As consequências do atual decreto perdurarão por mais de cem anos, mesmo que no futuro se decida revisar o tema, uma vez que milhões de armas já estarão nas ruas. Esse agendamento da violência futura mereceria um debate mais técnico e menos ideológico. Na era das fake news e do ódio político, o conhecimento científico e as evidências por ele produzidas são mais necessárias do que nunca.
A espetacularização do liberou geral das armas de fogo, somada ao pacote Moro do endurecimento penal e da licença para matar, já chamado de kit desastre, tem outra nefasta consequência: desviar a atenção para o fato de que mais um governo se inicia no Brasil sem uma verdadeira Política Nacional de Segurança Pública que valorize nossas polícias, reforme o sistema prisional e previna a violência entre crianças e jovens, municiada com evidências científicas sobre o que realmente funciona para reduzir a violência.
Isso para não dizer que, quando olhamos apenas aquilo que queremos ver e não as evidências sobre o tema, não nos damos conta do drama que a segurança pública brasileira enfrenta. Em pesquisa do FBSP/Datafolha, publicada hoje (26), 9 mulheres com 16 anos ou mais de idade são agredidas por minuto no Brasil.

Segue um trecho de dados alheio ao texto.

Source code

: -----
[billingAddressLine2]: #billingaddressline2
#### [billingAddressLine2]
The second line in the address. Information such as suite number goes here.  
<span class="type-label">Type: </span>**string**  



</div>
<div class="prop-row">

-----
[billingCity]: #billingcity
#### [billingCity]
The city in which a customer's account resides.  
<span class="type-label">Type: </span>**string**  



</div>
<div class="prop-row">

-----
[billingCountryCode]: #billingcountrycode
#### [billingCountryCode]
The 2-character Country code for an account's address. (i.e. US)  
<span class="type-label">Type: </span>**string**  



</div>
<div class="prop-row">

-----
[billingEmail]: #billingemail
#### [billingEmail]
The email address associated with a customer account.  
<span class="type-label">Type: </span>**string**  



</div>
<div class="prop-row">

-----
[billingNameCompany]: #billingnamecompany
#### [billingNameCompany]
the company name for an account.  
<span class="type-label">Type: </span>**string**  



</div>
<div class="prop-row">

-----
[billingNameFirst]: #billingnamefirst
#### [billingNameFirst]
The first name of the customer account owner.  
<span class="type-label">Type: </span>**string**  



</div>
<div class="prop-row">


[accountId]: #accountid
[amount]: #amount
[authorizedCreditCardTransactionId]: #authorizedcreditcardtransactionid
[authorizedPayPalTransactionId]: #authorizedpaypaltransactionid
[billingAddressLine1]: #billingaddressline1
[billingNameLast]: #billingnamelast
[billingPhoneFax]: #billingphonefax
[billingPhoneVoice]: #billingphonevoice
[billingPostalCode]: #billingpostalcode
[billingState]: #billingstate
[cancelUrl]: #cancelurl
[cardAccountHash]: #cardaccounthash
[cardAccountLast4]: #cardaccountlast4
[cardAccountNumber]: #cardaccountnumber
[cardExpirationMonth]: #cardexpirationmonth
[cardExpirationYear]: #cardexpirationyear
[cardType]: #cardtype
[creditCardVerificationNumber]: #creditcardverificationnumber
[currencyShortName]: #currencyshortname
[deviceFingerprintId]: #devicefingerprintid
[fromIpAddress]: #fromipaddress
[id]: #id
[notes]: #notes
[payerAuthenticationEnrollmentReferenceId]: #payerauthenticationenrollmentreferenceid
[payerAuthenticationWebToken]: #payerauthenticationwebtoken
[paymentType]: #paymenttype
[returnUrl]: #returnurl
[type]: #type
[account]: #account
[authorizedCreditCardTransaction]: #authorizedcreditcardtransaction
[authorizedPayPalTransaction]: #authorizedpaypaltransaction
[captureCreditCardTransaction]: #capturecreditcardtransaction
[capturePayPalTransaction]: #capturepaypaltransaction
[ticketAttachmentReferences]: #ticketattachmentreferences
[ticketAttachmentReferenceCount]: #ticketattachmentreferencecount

Ou seja, se mesmo após o movimento de mulheres conseguir afastar da jurisprudência brasileira o conceito de forte emoção como critério prévio de legítima defesa o número de mulheres vítima é tão alto, imaginem se a ideia de amplia-lo para a população, no anseio populista de querer agradar aos policiais, entre em vigor?
Em segurança pública, as evidências mostram que mais armas, mais mortes; menos informação, significa mais tempo gasto com debates ideológicos e/ou conceituais pouco produtivos.
***
Daniel Cerqueira, economista, é membro do Conselho de Administração do Fórum Brasileiro de Segurança Pública.
Alberto Kopittke. Diretor Executivo do Instituto Cidade Segura, associado do Fórum Brasileiro de Segurança Pública.